- TASK REQUIREMENTS -
An exact reproduction of the listing, minus the pictures, is the required output.

- RECORDS PROVIDED -
* * * * *

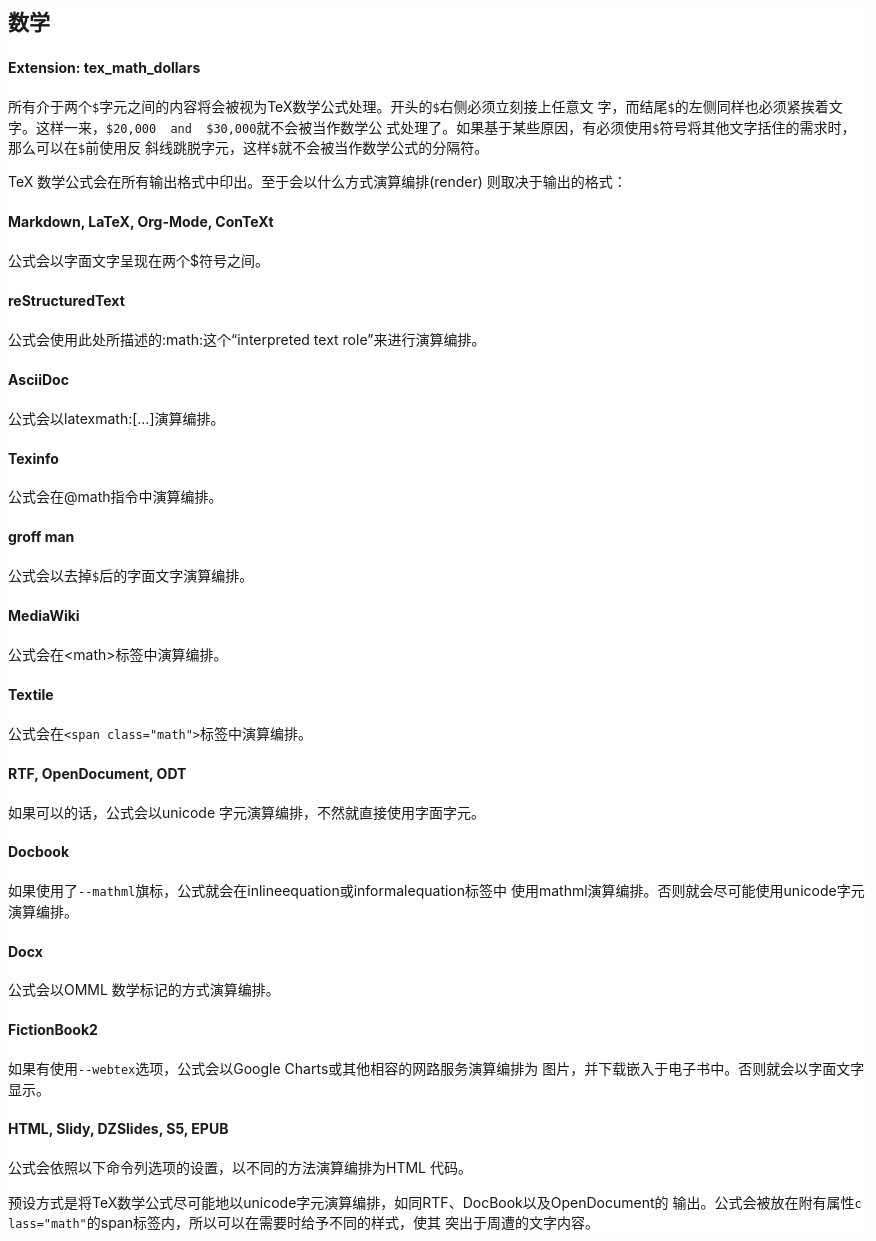 
## 数学
#### Extension: tex_math_dollars

所有介于两个`$`字元之间的内容将会被视为TeX数学公式处理。开头的`$`右侧必须立刻接上任意文
字，而结尾`$`的左侧同样也必须紧挨着文字。这样一来，`$20,000  and  $30,000`就不会被当作数学公
式处理了。如果基于某些原因，有必须使用`$`符号将其他文字括住的需求时，那么可以在`$`前使用反
斜线跳脱字元，这样`$`就不会被当作数学公式的分隔符。

TeX 数学公式会在所有输出格式中印出。至于会以什么方式演算编排(render) 则取决于输出的格式：

#### Markdown, LaTeX, Org-Mode, ConTeXt
公式会以字面文字呈现在两个$符号之间。

#### reStructuredText
公式会使用此处所描述的:math:这个“interpreted text role”来进行演算编排。

#### AsciiDoc
公式会以latexmath:[...]演算编排。

#### Texinfo
公式会在@math指令中演算编排。

#### groff man
公式会以去掉`$`后的字面文字演算编排。

#### MediaWiki
公式会在\<math\>标签中演算编排。

#### Textile
公式会在`<span class="math">`标签中演算编排。

#### RTF, OpenDocument, ODT
如果可以的话，公式会以unicode 字元演算编排，不然就直接使用字面字元。

#### Docbook
如果使用了`--mathml`旗标，公式就会在inlineequation或informalequation标签中
使用mathml演算编排。否则就会尽可能使用unicode字元演算编排。

#### Docx
公式会以OMML 数学标记的方式演算编排。

#### FictionBook2
如果有使用`--webtex`选项，公式会以Google Charts或其他相容的网路服务演算编排为
图片，并下载嵌入于电子书中。否则就会以字面文字显示。

#### HTML, Slidy, DZSlides, S5, EPUB
公式会依照以下命令列选项的设置，以不同的方法演算编排为HTML 代码。

预设方式是将TeX数学公式尽可能地以unicode字元演算编排，如同RTF、DocBook以及OpenDocument的
输出。公式会被放在附有属性`class="math"`的span标签内，所以可以在需要时给予不同的样式，使其
突出于周遭的文字内容。


[my label 1]: /foo/bar.html  "My title, optional"
[my label 2]: /foo
[my label 3]: http://fsf.org (The free software foundation)
[my label 4]: /bar#special  'A title in single quotes'
[my label 5]: <http://foo.bar.baz>
[my label 3]: http://fsf.org
[my label 3]: http://fsf.org
[Foo]: /bar/baz
[my website]: http://foo.bar.baz
[Introduction]: #introduction
[movie reel]: movie.gif
[^1]: Here is the footnote.
[^longnote]: Here's one with multiple blocks.
[^1]: Here is the footnote.
[^longnote]: Here's one with multiple blocks.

* * * * *

- YOUR SOLUTION -
## 数学
#### Extension: tex_math_dollars

所有介于两个`$`字元之间的内容将会被视为TeX数学公式处理。开头的`$`右侧必须立刻接上任意文
字，而结尾`$`的左侧同样也必须紧挨着文字。这样一来，`$20,000  and  $30,000`就不会被当作数学公
式处理了。如果基于某些原因，有必须使用`$`符号将其他文字括住的需求时，那么可以在`$`前使用反
斜线跳脱字元，这样`$`就不会被当作数学公式的分隔符。

TeX 数学公式会在所有输出格式中印出。至于会以什么方式演算编排(render) 则取决于输出的格式：

#### Markdown, LaTeX, Org-Mode, ConTeXt
公式会以字面文字呈现在两个$符号之间。

#### reStructuredText
公式会使用此处所描述的:math:这个“interpreted text role”来进行演算编排。

#### AsciiDoc
公式会以latexmath:[...]演算编排。

#### Texinfo
公式会在@math指令中演算编排。

#### groff man
公式会以去掉`$`后的字面文字演算编排。

#### MediaWiki
公式会在\<math\>标签中演算编排。

#### Textile
公式会在`<span class="math">`标签中演算编排。

#### RTF, OpenDocument, ODT
如果可以的话，公式会以unicode 字元演算编排，不然就直接使用字面字元。

#### Docbook
如果使用了`--mathml`旗标，公式就会在inlineequation或informalequation标签中
使用mathml演算编排。否则就会尽可能使用unicode字元演算编排。

#### Docx
公式会以OMML 数学标记的方式演算编排。

#### FictionBook2
如果有使用`--webtex`选项，公式会以Google Charts或其他相容的网路服务演算编排为
图片，并下载嵌入于电子书中。否则就会以字面文字显示。

#### HTML, Slidy, DZSlides, S5, EPUB
公式会依照以下命令列选项的设置，以不同的方法演算编排为HTML 代码。

预设方式是将TeX数学公式尽可能地以unicode字元演算编排，如同RTF、DocBook以及OpenDocument的
输出。公式会被放在附有属性`class="math"`的span标签内，所以可以在需要时给予不同的样式，使其
突出于周遭的文字内容。


[my label 1]: /foo/bar.html  "My title, optional"
[my label 2]: /foo
[my label 3]: http://fsf.org (The free software foundation)
[my label 4]: /bar#special  'A title in single quotes'
[my label 5]: <http://foo.bar.baz>
[my label 3]: http://fsf.org
[my label 3]: http://fsf.org
[Foo]: /bar/baz
[my website]: http://foo.bar.baz
[Introduction]: #introduction
[movie reel]: movie.gif
[^1]: Here is the footnote.
[^longnote]: Here's one with multiple blocks.
[^1]: Here is the footnote.
[^longnote]: Here's one with multiple blocks.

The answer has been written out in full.